Yet we urgently need electoral reform such as will, among other things, revive the destroyed one of the Two Labour Parties, and save the one of the Two Conservative Parties that is on the brink of being destroyed, both victims of the centralised candidate selection process and of the fact that most seats only ever really become vacant due to death or retirement. At least until the expenses furore, when, exactly, did you last hear of a sitting MP's deselection? I am not suggesting that it should be routine. But it really should happen a bit more often than never, or than only when there is the biggest financial scandal in living memory.

Once upon a time, there were the Two Labour Parties. One was Marxist, indeed probably the single broadest Marxist party in the world. The other was Old Labour, an expression of the Methodist social conscience and of Catholic Social Teaching, powerfully open to mutualism from one of those streams and to Distributism from the other.

In its redemption of the legacy of Keynes and Beveridge, Old Labour saw nothing wrong in strong support for the monarchy, the organic Constitution, national sovereignty, the Union, the Commonwealth, the countryside, grammar schools, traditional moral and social values, controlled importation and immigration, and a realistic foreign policy.

On that basis, it really did deliver the Welfare State, workers' rights, consumer protection, strong communities, conservation (not environmentalism), fair taxation, full employment, proper local government, a powerful Parliament, and, albeit up to an insufficient point, a base of real property from which every household could resist both over-mighty commercial interests and an over-mighty State. The Marxists duly hated it.

And there were the Two Conservative Parties.

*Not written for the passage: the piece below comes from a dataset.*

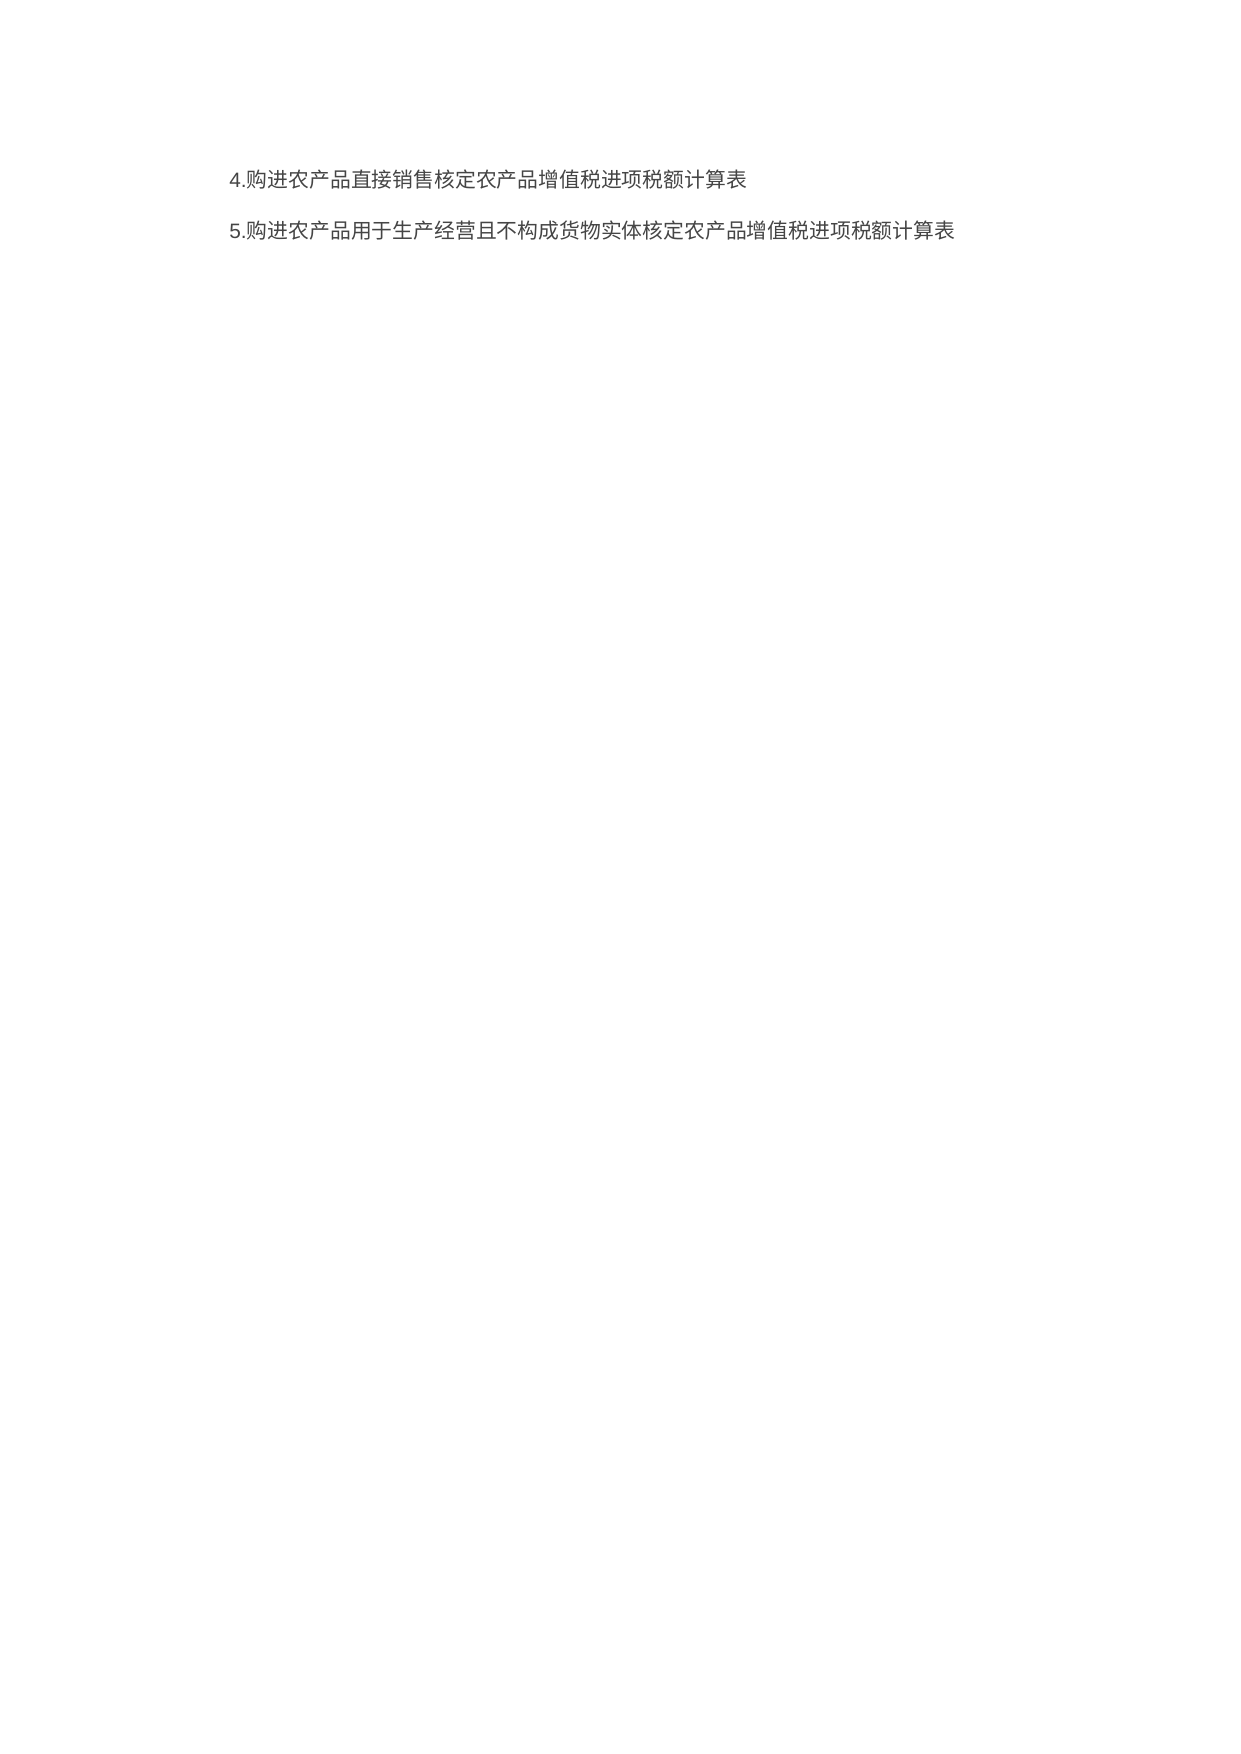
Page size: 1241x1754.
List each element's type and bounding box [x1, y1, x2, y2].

text [187, 162, 1053, 246]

One was Tory: agrarian, socially conservative, staunchly Christian (especially Protestant, and most especially Anglican in England and Wales, Presbyterian in Scotland), patriotic, highly cautious about intervention abroad, at least sceptical about American influence, pro-Commonwealth, and Arabist if anything in relation to the Middle East.

The other was Whig: capitalist, libertarian, broadly or strongly secular, globalist, committed to making the world anew even at the barrel of a gun, uncritically supportive of America when defined in those terms, scornful of the Commonwealth, and ferociously Zionist in the original sense of secular Ashkenazi nationalist.

The Tories supported exactly as much State action as was necessary in their preferred causes. So did the Whigs. But the Tories made no bones about it, whereas the Whigs insisted that they were anti-State. They therefore had very different attitudes towards those who worked in or otherwise depended on State action. Other than, of course, State action that benefited Whigs.

The Two Labour Parties and the Two Conservative Parties were both marriages of convenience in circumstances long since vanished. But most people thought of them as old-fashioned marriages, in that they might one day end in murder, but never divorce. Such has indeed turned out to have been the case.

Following academic Marxism in changing the means while leaving the ends intact, the Marxist Labour Party has overthrown the Old Labour Party, excluding it from parliamentary selection and disenfranchising its huge electorate. Meanwhile, the Whigs have done the same to the Tories. To cut several long stories short, there is little or no political difference between the two monolithic parties thus created, but very little popular support for their shared principles and policies.

Whereas there is huge popular support for the many principles and policies common to Old Labour and the Tories, and perhaps considerable popular support for the principles and policies particular to each of them, although I sincerely struggle to see what those are or might be. Yet there is no way of voting accordingly.

For the time being, we must organise candidates of our own within the system as it exists. But what system would best serve the re-emergence of real voter choice on a permanently guaranteed basis, and why?